Similarly, Egypt has refused to allow Gazans to flee and seek refuge there. And the world is silent. 

The US and the world are putting Israel in a humanitarian aid straitjacket and then telling it, sure, you can defend yourself but you must also do it while we give the UN, Egypt and Hamas a pass for making you the party solely responsible for Gaza lives. When you fall short we will add more straps. 

I looked at the US Army reports on Operation Iraqi Freedom. While there is lots of documentation on facilitating humanitarian aid after military operations in an area were finished and the US controlled the area, there is practically nothing I can find about humanitarian aid during active combat. The reason is because it is nearly impossible. 

In Gaza, Israel is not trying to conquer the sector. It is not holding or occupying large swaths of land. It doesn't have the manpower (and just imagine the world reaction to Israel occupying Gaza territory!)  But without full control of the geographic area, humanitarian aid distribution becomes much more difficult - and this is before the enemy turns that same aid into a weapon for itself, something Saddam Hussein didn't even consider. 

Beyond that, even after Israel defeats Hamas in an area, the civilians in humanitarian zones are where Hamas units move to in order to use them as new human shields for their military use.

**TASK INSTRUCTIONS**
1) Answer these questions from the Gaza commentary:
(a) What has Egypt refused to allow Gazans to do?
(b) Which reports did the writer look at?
(c) According to the commentary, where do Hamas units move after Israel defeats Hamas in an area?
2) Rename "straitjacket" as "harness" in the Gaza commentary, giving the passage again from "Similarly, Egypt has" to "is nearly impossible.".
The lines after the commentary are separate material and are not part of it.

**DATASET EXCERPTS**
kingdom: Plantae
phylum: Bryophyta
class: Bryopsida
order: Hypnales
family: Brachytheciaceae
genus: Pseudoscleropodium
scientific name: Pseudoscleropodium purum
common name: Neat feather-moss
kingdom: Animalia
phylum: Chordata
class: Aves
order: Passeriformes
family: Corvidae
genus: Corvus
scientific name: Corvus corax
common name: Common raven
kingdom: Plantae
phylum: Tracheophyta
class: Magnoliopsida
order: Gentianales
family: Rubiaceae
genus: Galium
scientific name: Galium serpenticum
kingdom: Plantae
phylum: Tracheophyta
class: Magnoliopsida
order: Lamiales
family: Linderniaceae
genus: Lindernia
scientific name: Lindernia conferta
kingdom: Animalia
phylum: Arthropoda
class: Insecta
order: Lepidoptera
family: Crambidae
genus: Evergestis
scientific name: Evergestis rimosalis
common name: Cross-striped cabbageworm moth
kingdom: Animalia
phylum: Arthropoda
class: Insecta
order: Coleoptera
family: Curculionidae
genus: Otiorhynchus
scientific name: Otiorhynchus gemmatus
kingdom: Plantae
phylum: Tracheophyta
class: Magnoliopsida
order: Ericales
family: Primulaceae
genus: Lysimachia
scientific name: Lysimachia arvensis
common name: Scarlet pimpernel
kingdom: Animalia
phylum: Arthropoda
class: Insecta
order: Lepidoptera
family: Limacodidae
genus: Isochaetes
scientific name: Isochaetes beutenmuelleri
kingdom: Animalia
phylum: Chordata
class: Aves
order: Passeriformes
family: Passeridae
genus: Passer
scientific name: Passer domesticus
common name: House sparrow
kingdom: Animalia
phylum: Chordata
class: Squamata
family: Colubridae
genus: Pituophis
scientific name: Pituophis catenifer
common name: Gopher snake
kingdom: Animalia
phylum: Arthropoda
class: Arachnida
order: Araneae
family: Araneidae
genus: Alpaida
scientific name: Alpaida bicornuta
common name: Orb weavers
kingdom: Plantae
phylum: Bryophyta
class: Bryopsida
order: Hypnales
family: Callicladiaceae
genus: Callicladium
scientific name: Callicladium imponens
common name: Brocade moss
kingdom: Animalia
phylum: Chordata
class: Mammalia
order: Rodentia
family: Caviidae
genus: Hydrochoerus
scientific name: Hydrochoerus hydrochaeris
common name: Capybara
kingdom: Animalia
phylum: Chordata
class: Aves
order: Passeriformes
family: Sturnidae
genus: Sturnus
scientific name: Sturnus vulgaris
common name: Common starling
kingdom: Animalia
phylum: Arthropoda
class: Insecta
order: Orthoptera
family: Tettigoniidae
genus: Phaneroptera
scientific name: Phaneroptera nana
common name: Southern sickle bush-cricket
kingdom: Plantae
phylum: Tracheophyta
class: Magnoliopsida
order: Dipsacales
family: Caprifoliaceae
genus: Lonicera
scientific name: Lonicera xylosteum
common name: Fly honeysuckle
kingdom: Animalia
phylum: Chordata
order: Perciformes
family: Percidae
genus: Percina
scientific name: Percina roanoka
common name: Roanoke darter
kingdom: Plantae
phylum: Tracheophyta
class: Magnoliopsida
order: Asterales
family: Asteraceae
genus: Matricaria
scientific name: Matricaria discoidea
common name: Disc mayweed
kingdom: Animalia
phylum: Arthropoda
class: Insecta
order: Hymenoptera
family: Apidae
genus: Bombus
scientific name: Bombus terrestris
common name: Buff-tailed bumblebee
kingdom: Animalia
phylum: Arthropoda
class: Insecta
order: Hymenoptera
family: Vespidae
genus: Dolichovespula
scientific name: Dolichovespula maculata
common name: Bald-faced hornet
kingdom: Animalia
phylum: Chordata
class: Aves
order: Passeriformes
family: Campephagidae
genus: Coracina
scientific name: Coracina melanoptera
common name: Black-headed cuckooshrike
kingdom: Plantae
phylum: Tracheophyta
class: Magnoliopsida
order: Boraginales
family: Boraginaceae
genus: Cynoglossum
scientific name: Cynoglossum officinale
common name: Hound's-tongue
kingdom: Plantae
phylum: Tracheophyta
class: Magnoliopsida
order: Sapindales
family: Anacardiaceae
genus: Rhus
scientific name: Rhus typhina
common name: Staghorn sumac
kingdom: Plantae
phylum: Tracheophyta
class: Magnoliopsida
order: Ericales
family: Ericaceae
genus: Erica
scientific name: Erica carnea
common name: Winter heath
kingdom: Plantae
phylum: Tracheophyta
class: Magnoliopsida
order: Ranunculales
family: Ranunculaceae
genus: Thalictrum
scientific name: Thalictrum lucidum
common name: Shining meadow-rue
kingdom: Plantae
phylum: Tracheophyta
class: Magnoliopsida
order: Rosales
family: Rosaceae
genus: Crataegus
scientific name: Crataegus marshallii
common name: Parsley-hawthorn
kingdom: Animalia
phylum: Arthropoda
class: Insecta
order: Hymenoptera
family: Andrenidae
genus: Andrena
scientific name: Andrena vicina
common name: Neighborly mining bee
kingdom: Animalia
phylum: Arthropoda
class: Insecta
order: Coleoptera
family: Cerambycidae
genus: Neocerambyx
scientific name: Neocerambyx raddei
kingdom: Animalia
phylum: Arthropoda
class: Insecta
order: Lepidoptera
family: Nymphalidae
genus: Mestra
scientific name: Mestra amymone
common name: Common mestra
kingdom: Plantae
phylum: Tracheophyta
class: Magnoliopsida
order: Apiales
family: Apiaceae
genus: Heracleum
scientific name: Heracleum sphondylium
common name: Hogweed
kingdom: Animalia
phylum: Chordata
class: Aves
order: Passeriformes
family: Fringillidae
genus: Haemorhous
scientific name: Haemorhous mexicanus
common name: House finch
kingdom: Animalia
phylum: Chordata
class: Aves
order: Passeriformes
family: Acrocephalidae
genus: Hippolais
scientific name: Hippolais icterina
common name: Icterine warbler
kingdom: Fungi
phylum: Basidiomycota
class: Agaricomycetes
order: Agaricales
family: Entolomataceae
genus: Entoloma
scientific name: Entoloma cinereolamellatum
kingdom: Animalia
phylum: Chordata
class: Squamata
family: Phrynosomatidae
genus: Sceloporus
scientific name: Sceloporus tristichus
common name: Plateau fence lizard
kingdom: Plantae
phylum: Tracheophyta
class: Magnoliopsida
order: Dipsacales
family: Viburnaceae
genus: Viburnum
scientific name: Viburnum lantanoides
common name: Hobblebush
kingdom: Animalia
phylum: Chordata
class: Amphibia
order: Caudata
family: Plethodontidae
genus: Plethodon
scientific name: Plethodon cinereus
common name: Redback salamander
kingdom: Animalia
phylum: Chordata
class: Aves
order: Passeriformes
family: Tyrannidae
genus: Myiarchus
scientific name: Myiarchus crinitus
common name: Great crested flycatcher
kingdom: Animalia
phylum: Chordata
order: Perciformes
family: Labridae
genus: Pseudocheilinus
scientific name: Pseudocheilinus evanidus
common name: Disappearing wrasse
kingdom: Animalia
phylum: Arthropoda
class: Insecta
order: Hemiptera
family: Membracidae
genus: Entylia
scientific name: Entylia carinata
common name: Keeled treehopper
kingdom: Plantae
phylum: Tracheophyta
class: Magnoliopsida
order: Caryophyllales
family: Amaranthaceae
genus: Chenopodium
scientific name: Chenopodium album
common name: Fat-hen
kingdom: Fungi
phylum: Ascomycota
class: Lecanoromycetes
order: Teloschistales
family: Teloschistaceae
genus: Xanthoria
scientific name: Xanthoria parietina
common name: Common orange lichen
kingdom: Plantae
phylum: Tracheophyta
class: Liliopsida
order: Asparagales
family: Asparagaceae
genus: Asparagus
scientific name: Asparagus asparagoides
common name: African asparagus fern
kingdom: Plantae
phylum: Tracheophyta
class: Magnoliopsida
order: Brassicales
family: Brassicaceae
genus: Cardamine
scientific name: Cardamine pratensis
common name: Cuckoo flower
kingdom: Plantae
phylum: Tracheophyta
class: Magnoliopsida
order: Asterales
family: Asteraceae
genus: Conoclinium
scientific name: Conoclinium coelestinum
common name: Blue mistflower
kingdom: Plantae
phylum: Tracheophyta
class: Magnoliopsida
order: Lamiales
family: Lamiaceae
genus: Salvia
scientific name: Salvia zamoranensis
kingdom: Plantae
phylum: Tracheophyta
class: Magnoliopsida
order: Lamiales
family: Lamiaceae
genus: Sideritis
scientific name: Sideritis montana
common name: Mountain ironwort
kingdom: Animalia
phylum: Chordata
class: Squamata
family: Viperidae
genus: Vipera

**OUTPUTS FOR THE TASKS**
1)
(a) Flee and seek refuge there.
(b) The US Army reports on Operation Iraqi Freedom.
(c) To the civilians in humanitarian zones.

2)
Similarly, Egypt has refused to allow Gazans to flee and seek refuge there. And the world is silent. 

The US and the world are putting Israel in a humanitarian aid harness and then telling it, sure, you can defend yourself but you must also do it while we give the UN, Egypt and Hamas a pass for making you the party solely responsible for Gaza lives. When you fall short we will add more straps. 

I looked at the US Army reports on Operation Iraqi Freedom. While there is lots of documentation on facilitating humanitarian aid after military operations in an area were finished and the US controlled the area, there is practically nothing I can find about humanitarian aid during active combat. The reason is because it is nearly impossible.